━━ DATASET RECORDS ━━

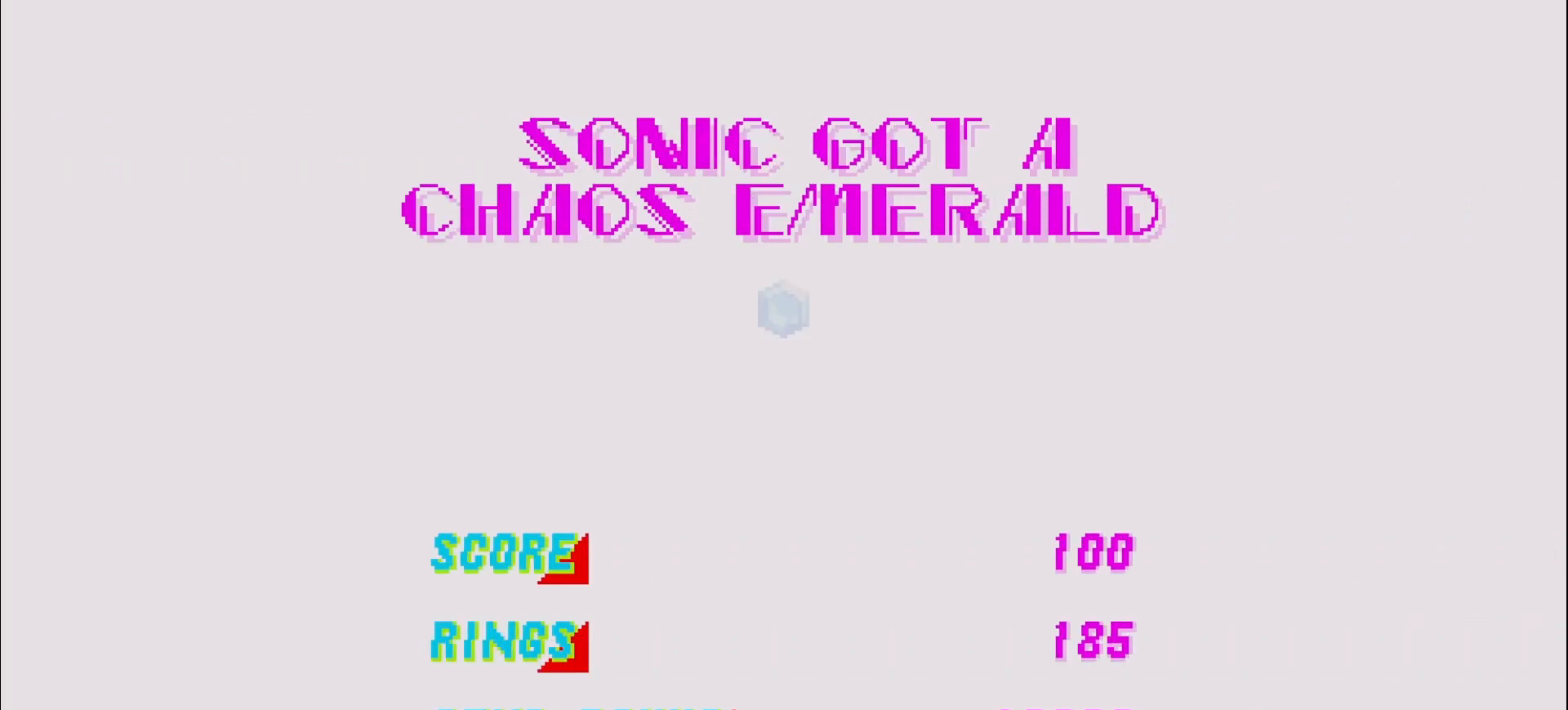
{"buttons": [], "left_stick": "center", "events": []}
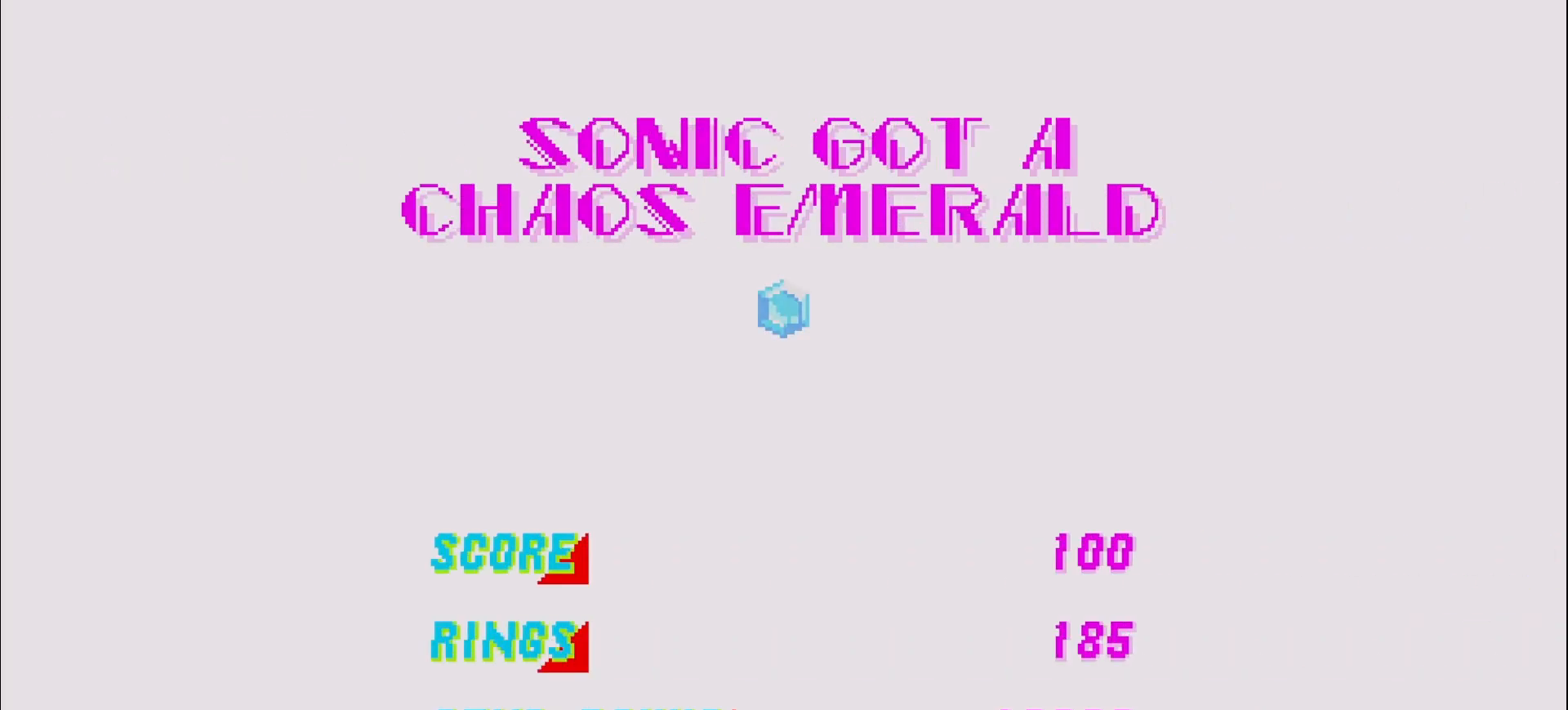
{"buttons": [], "left_stick": "center", "events": []}
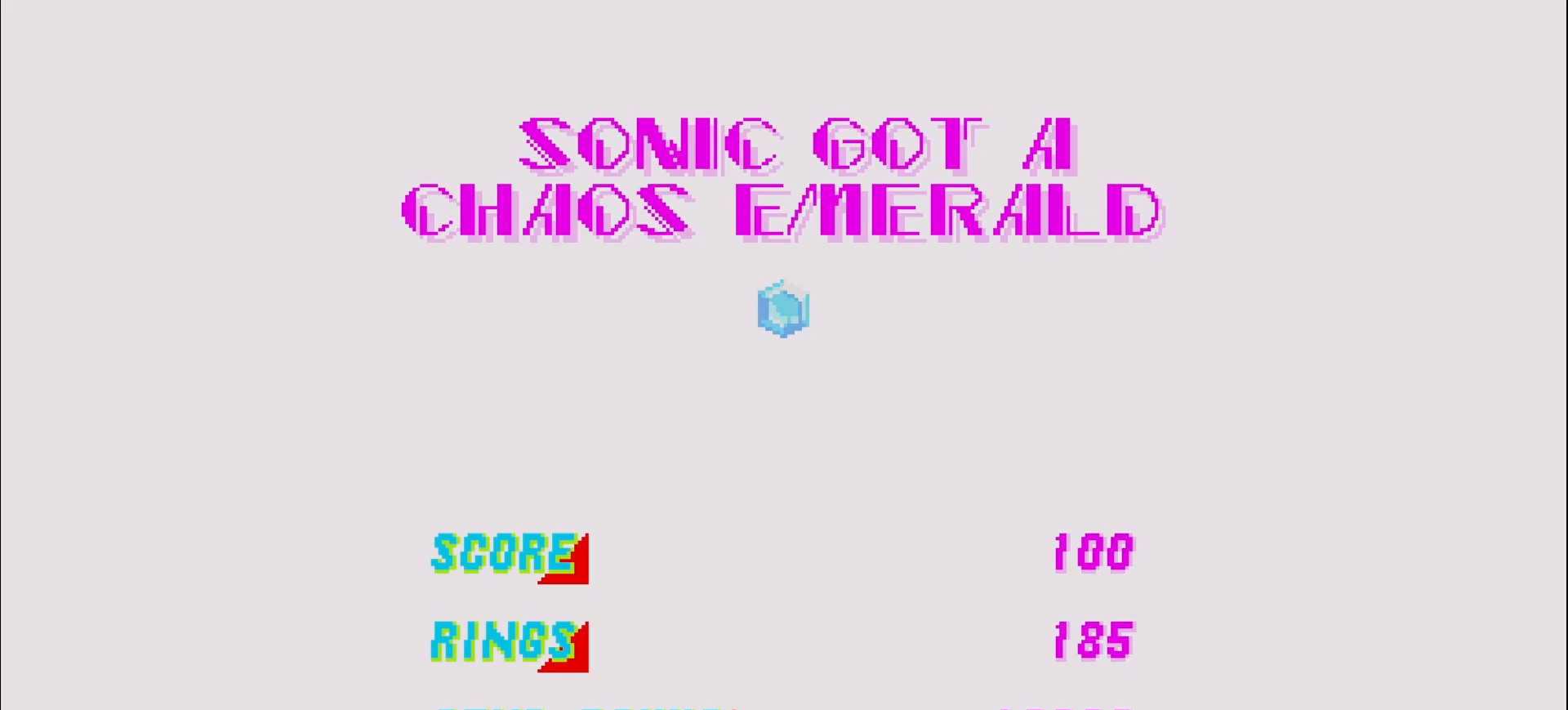
{"buttons": [], "left_stick": "center", "events": []}
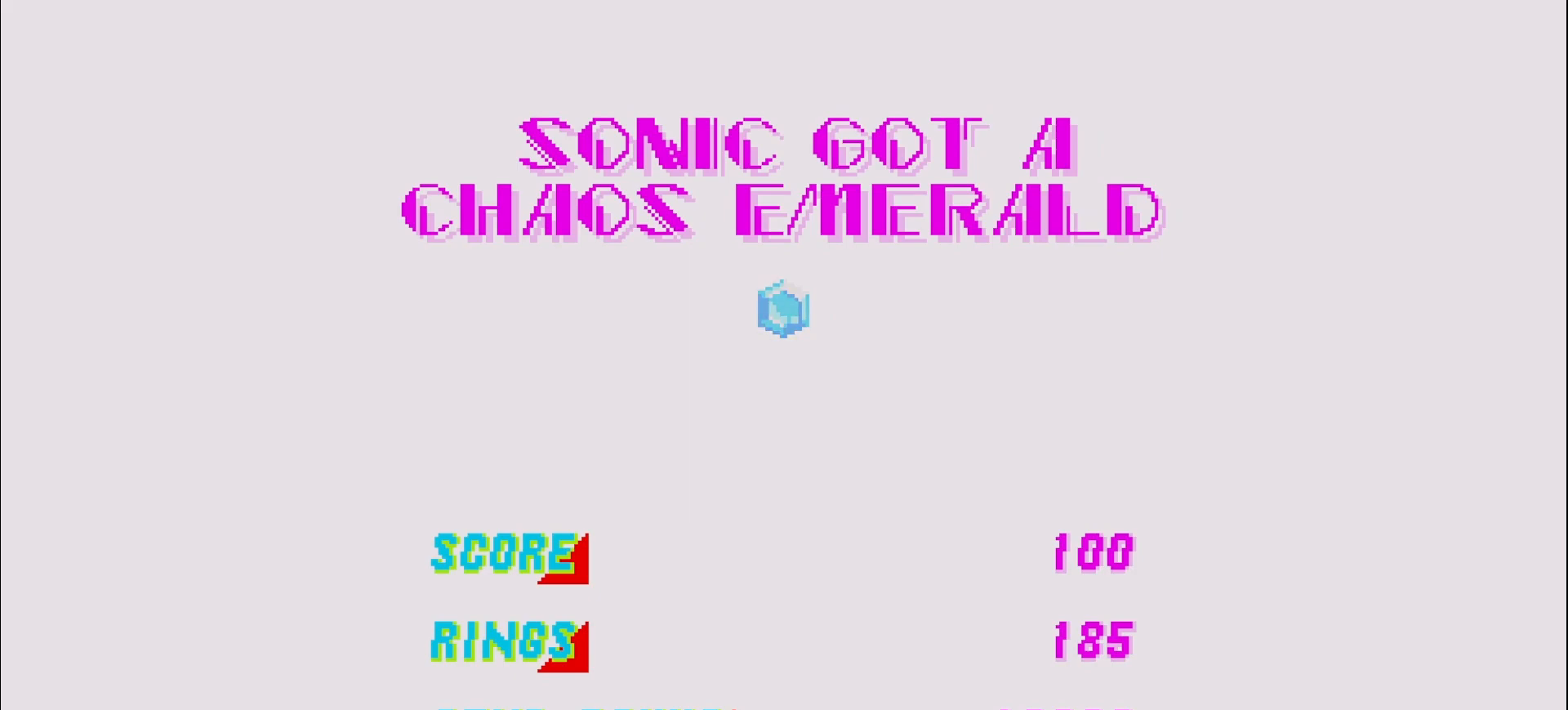
{"buttons": [], "left_stick": "center", "events": []}
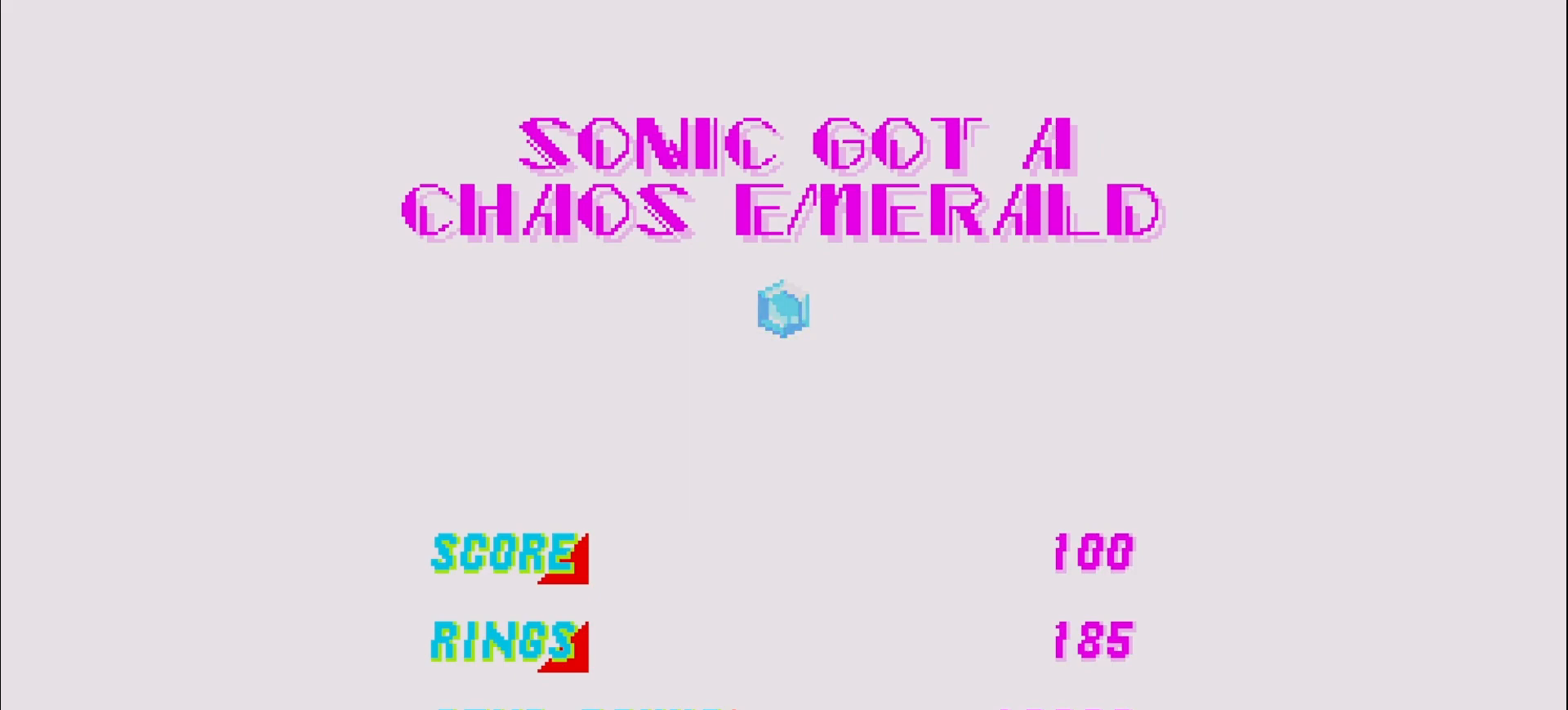
{"buttons": [], "left_stick": "center", "events": []}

━━━

### TASK OBJECTIVE
Copy out the listing above exactly, and keep the pictures out of it.

### YOUR RESPONSE
{"buttons": [], "left_stick": "center", "events": []}
{"buttons": [], "left_stick": "center", "events": []}
{"buttons": [], "left_stick": "center", "events": []}
{"buttons": [], "left_stick": "center", "events": []}
{"buttons": [], "left_stick": "center", "events": []}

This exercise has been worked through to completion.